Renegade Women: Gender, Identity, and Boundaries in the Early Modern Mediterranean (Paperback)
This book uses the stories of early modern women in the Mediterranean who left their birthplaces, families, and religions to reveal the complex space women of the period occupied socially and politically.
In the narrow sense, the word "renegade" as used in the early modern Mediterranean referred to a Christian who had abandoned his or her religion to become a Muslim. With Renegade Women, Eric R Dursteler deftly redefines and broadens the term to include anyone who crossed the era's and region's religious, political, social, and gender boundaries. Drawing on archival research, he relates three tales of women whose lives afford great insight into both the specific experiences and condition of females in, and the broader cultural and societal practices and mores of, the early Mediterranean.

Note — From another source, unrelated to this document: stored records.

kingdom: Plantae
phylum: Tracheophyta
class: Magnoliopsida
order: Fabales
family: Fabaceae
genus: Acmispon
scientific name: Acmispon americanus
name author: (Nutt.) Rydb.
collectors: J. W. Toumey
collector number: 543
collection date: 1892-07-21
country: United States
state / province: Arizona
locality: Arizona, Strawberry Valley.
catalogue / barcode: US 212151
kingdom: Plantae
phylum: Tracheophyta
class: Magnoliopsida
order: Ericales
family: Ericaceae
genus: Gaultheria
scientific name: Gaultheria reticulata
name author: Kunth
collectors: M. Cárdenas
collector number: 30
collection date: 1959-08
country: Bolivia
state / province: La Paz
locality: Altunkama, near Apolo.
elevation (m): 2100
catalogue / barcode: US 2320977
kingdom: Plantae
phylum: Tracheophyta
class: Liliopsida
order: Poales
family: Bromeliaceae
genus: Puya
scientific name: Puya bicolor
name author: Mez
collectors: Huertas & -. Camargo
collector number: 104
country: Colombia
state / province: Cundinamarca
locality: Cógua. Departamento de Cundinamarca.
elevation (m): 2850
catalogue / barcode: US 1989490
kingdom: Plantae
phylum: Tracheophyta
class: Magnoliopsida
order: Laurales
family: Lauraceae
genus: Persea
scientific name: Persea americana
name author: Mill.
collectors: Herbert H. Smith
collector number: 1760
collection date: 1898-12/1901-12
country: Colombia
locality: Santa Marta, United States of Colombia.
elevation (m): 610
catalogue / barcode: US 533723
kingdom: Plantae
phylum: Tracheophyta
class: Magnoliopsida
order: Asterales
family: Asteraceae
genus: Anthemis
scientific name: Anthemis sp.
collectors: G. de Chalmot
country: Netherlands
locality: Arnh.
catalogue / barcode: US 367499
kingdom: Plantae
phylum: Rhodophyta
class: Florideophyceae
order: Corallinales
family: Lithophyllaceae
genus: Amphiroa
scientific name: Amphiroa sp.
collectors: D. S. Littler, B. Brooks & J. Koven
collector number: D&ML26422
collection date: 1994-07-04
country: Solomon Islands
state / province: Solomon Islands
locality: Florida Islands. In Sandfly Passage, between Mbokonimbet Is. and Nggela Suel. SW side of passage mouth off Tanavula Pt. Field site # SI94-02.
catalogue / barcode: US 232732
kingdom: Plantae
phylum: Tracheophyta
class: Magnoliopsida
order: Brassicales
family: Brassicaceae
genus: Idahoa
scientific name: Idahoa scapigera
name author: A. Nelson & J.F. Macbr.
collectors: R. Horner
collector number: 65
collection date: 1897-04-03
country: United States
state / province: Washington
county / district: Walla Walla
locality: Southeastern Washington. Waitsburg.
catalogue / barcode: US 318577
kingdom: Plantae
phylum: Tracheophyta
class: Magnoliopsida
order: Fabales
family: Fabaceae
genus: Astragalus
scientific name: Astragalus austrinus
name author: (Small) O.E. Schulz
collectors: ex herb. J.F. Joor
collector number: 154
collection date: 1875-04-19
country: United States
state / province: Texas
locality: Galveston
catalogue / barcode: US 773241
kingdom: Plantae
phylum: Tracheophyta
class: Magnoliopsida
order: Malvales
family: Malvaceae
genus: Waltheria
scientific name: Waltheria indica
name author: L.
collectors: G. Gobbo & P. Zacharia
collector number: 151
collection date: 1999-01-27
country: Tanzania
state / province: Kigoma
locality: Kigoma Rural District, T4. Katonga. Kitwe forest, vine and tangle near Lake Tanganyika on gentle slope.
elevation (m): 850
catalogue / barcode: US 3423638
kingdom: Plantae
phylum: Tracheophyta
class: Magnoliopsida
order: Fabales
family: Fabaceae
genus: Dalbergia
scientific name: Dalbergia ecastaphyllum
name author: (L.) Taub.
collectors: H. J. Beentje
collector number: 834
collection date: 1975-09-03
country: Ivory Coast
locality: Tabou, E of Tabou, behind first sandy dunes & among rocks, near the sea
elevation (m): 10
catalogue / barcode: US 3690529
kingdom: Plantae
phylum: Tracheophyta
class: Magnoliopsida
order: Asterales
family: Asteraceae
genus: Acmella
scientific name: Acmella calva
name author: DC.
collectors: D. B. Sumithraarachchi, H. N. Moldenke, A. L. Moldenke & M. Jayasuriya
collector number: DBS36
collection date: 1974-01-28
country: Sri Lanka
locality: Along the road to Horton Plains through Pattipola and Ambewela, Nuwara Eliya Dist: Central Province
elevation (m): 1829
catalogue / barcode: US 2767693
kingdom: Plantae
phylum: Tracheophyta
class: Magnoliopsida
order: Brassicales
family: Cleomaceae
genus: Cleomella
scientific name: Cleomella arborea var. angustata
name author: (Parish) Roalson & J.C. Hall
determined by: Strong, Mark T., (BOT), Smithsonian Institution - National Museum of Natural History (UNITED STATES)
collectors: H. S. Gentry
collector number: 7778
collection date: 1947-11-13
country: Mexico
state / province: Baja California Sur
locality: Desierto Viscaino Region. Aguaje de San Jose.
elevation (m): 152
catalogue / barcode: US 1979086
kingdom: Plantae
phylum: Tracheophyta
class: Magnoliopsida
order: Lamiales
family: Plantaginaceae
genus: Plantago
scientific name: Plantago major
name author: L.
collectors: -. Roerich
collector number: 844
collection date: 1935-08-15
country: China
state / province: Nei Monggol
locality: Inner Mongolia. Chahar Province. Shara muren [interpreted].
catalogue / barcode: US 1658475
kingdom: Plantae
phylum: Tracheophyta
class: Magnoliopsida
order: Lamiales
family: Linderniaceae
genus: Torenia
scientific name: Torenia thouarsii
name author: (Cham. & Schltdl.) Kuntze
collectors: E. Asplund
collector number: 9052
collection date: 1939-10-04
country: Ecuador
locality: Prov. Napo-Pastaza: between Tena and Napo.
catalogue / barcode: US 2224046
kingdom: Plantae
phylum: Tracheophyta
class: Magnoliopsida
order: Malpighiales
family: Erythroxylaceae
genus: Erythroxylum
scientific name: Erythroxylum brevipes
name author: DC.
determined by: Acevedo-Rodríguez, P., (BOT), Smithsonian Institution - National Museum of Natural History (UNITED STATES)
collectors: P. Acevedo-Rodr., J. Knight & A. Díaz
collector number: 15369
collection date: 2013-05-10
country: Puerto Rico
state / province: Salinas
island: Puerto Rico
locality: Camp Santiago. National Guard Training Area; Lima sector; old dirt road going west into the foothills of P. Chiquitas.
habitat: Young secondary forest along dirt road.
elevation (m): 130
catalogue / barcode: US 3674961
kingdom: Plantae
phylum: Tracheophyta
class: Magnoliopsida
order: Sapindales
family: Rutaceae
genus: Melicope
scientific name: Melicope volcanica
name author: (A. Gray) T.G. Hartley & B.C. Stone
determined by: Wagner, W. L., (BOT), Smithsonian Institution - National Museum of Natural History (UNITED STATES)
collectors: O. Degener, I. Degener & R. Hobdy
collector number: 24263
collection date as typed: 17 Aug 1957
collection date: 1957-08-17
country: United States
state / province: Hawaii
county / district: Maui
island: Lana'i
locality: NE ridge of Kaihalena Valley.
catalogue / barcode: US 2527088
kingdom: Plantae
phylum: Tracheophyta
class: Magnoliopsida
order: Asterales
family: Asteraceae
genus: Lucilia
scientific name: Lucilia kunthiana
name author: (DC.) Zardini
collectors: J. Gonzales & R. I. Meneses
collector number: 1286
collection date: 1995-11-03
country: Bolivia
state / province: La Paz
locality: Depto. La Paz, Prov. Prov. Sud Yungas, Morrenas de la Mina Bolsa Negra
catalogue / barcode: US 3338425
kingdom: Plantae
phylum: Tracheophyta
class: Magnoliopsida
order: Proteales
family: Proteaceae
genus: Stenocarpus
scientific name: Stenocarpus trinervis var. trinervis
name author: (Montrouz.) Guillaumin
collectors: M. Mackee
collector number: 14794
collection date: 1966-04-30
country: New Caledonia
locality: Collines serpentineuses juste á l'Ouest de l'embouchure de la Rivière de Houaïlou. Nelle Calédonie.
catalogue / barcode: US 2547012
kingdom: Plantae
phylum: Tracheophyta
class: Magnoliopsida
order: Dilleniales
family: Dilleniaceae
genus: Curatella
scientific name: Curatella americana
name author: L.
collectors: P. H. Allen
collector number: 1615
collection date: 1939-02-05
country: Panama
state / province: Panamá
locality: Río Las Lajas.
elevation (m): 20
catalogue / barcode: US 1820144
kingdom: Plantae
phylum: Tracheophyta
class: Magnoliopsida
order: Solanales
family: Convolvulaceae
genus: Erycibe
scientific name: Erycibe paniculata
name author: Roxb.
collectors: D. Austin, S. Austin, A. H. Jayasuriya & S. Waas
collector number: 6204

Through Beatrice Michiel of Venice, who fled an overbearing husband to join her renegade brother in Constantinople and took the name Fatima Hatun, Dursteler discusses how women could convert and relocate in order to raise their personal and familial status. In the parallel tales of the Christian Elena Civalelli and the Muslim Mihale Satorovic, who both entered a Venetian convent to avoid unwanted, arranged marriages, he finds courageous young women who used the frontier between Ottoman and Venetian states to exercise a surprising degree of agency over their lives. And in the actions of four Muslim women of the Greek island of Milos--Aiss , her sisters Emin and Catig , and their mother, Maria--who together left their home for Corfu and converted from Islam to Christianity to escape Aiss 's emotionally and financially neglectful husband, Dursteler unveils how a woman's attempt to control her own life ignited an international firestorm that threatened Venetian-Ottoman relations.
A truly fascinating narrative of female instrumentality, Renegade Women illuminates the nexus of identity and conversion in the early modern Mediterranean through global and local lenses. Scholars of the period will find this to be a richly informative and thoroughly engrossing read.